Extracted data entries:
——————————

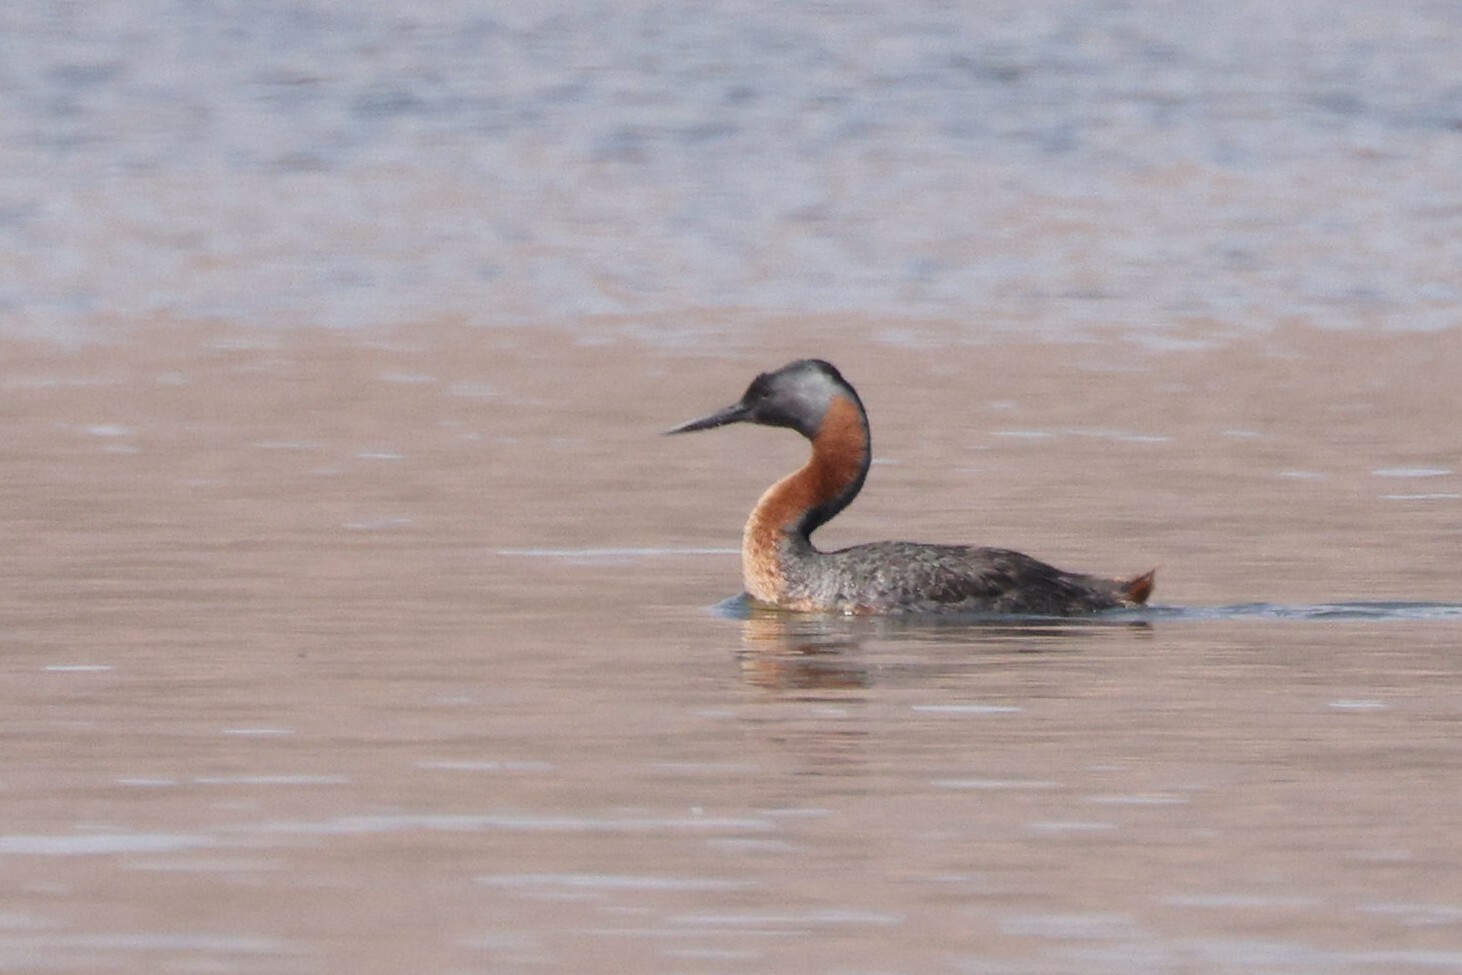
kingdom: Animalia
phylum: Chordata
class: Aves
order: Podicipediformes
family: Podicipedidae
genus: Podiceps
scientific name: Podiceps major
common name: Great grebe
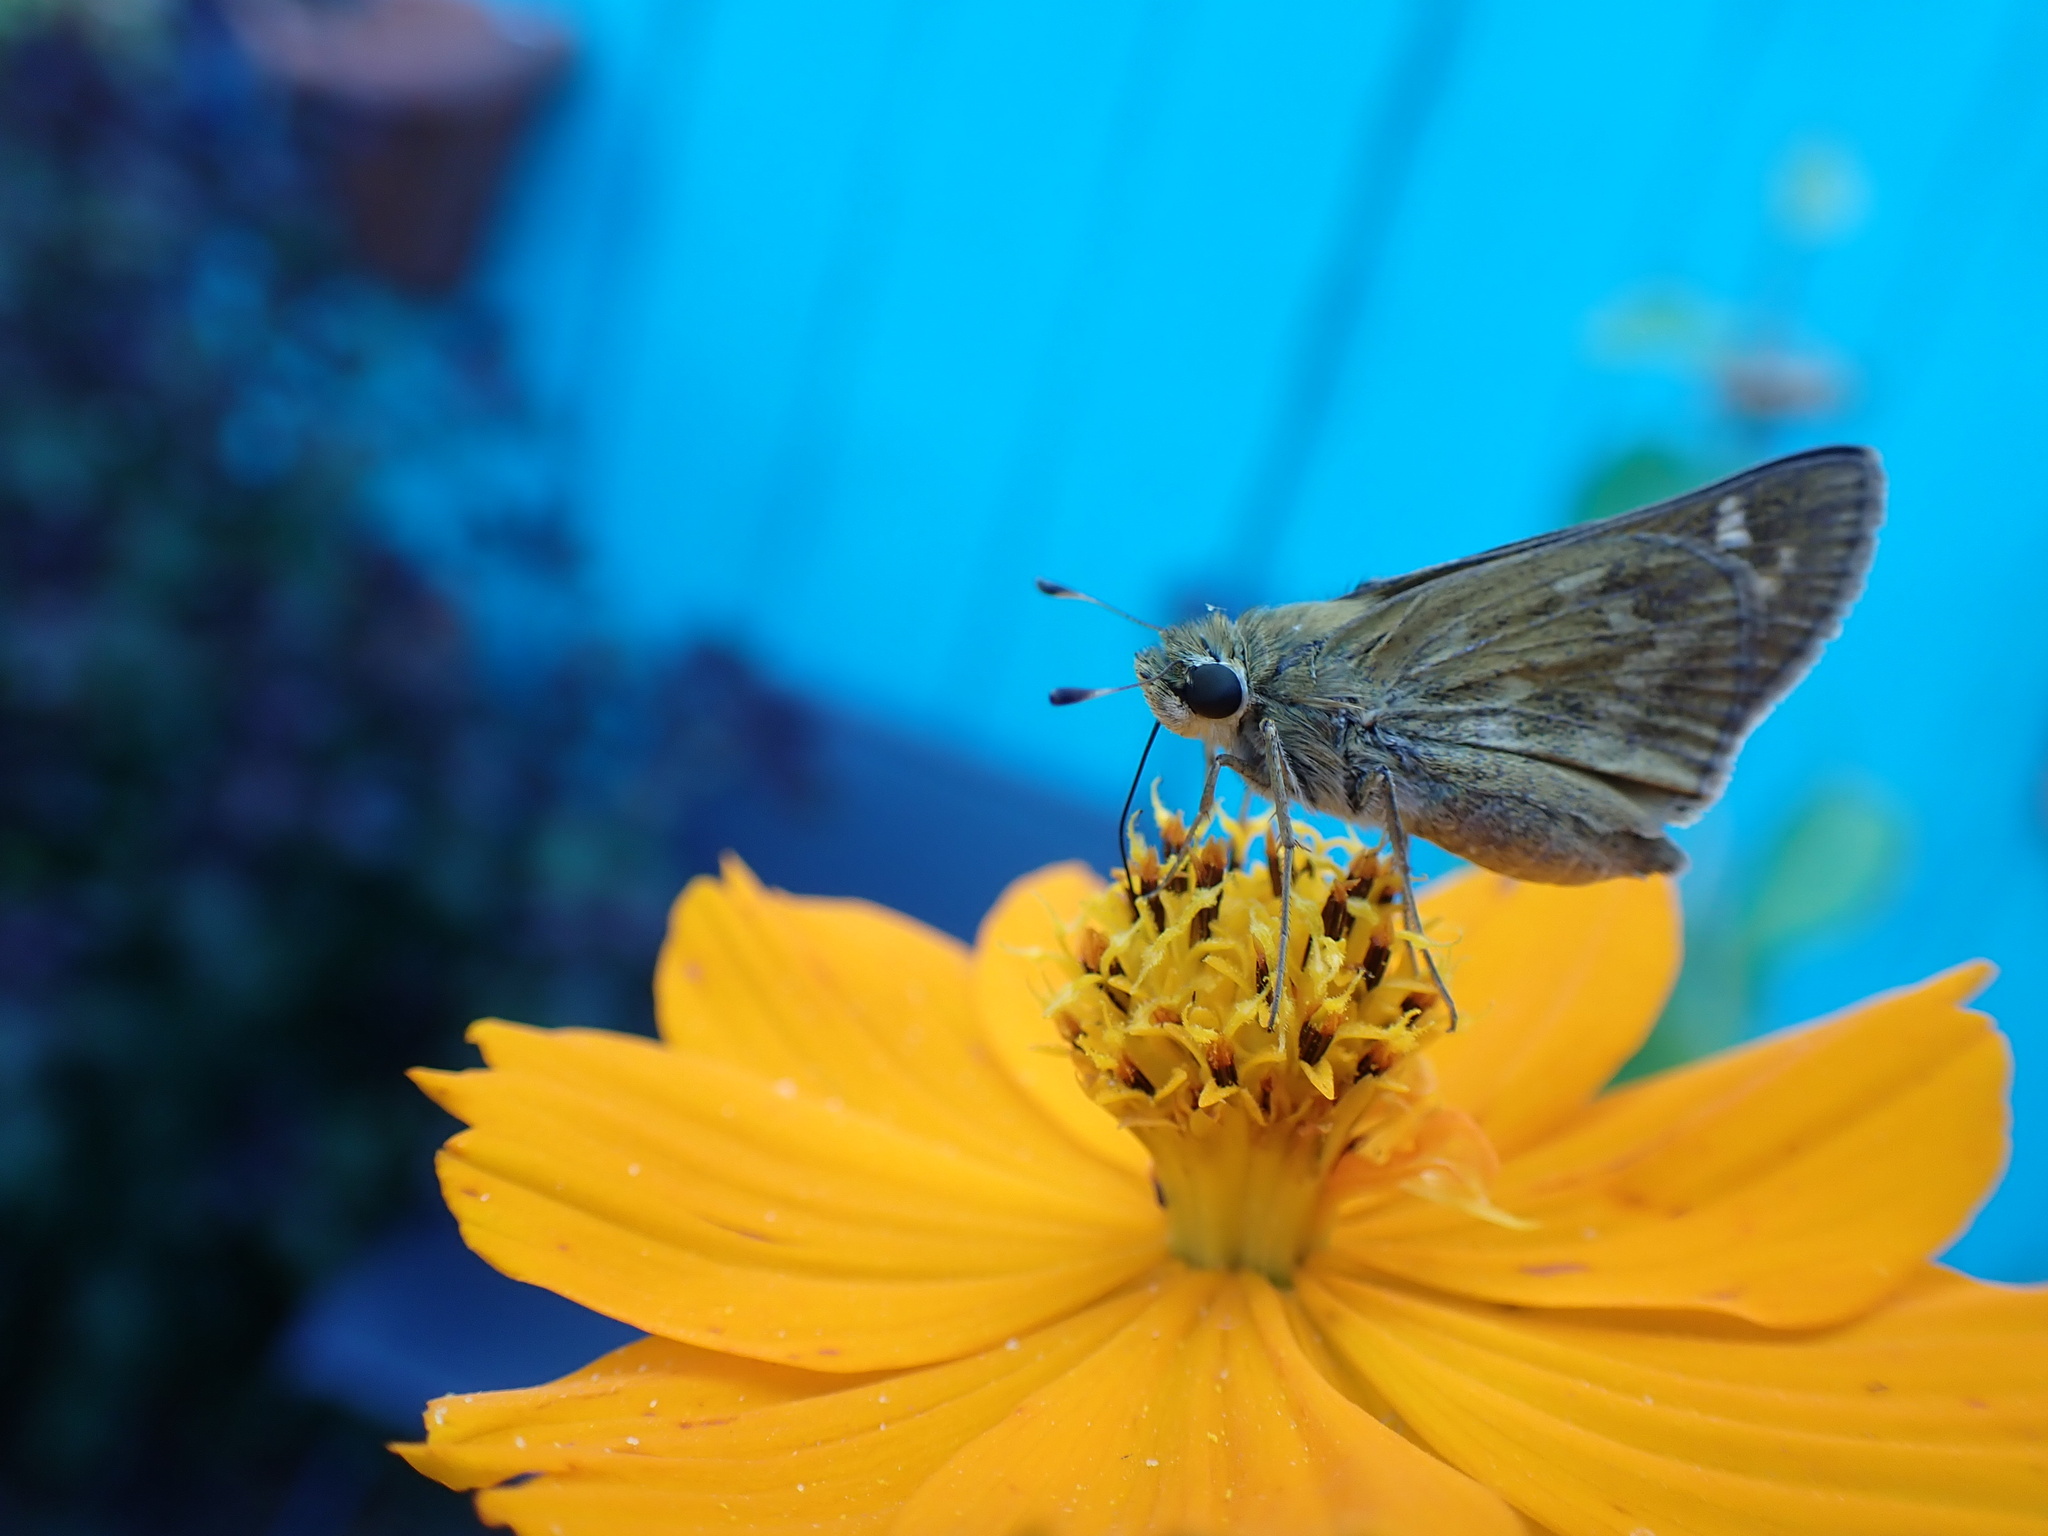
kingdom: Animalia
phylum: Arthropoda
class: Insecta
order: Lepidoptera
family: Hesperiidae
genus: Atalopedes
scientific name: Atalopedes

——————————

EXERCISE OBJECTIVE » Quote every line of text in the data above verbatim, leaving the pictures out.

RESULT FOR THIS EXERCISE »
kingdom: Animalia
phylum: Chordata
class: Aves
order: Podicipediformes
family: Podicipedidae
genus: Podiceps
scientific name: Podiceps major
common name: Great grebe
kingdom: Animalia
phylum: Arthropoda
class: Insecta
order: Lepidoptera
family: Hesperiidae
genus: Atalopedes
scientific name: Atalopedes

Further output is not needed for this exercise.